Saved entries
------------------------------------------------
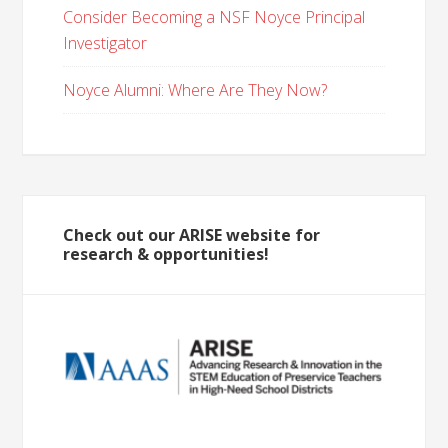
Consider Becoming a NSF Noyce Principal
Investigator
Noyce Alumni: Where Are They Now?
Check out our ARISE website for
research & opportunities!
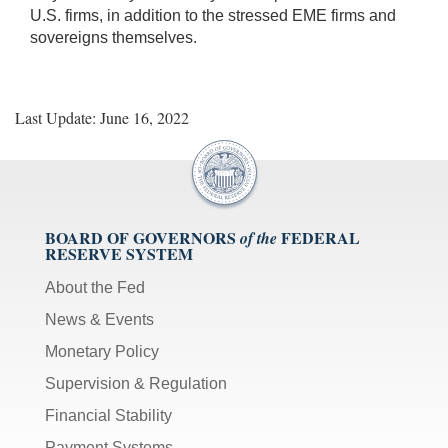
U.S. firms, in addition to the stressed EME firms and
sovereigns themselves.
Last Update: June 16, 2022
BOARD OF GOVERNORS
FEDERAL
of the
RESERVE SYSTEM
About the Fed
News & Events
Monetary Policy
Supervision & Regulation
Financial Stability
Payment Systems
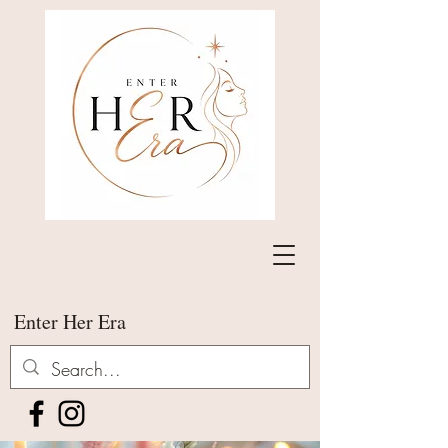
Enter Her Era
------------------------------------------------
Task item: Render the text of every item above as a numbered list, one line per number, with blank lines omitted. Leave the pictures out of your answer.

Result for this task:
1. Consider Becoming a NSF Noyce Principal
2. Investigator
3. Noyce Alumni: Where Are They Now?
4. Check out our ARISE website for
5. research & opportunities!
6. U.S. firms, in addition to the stressed EME firms and
7. sovereigns themselves.
8. Last Update: June 16, 2022
9. BOARD OF GOVERNORS
10. FEDERAL
11. of the
12. RESERVE SYSTEM
13. About the Fed
14. News & Events
15. Monetary Policy
16. Supervision & Regulation
17. Financial Stability
18. Payment Systems
19. Enter Her Era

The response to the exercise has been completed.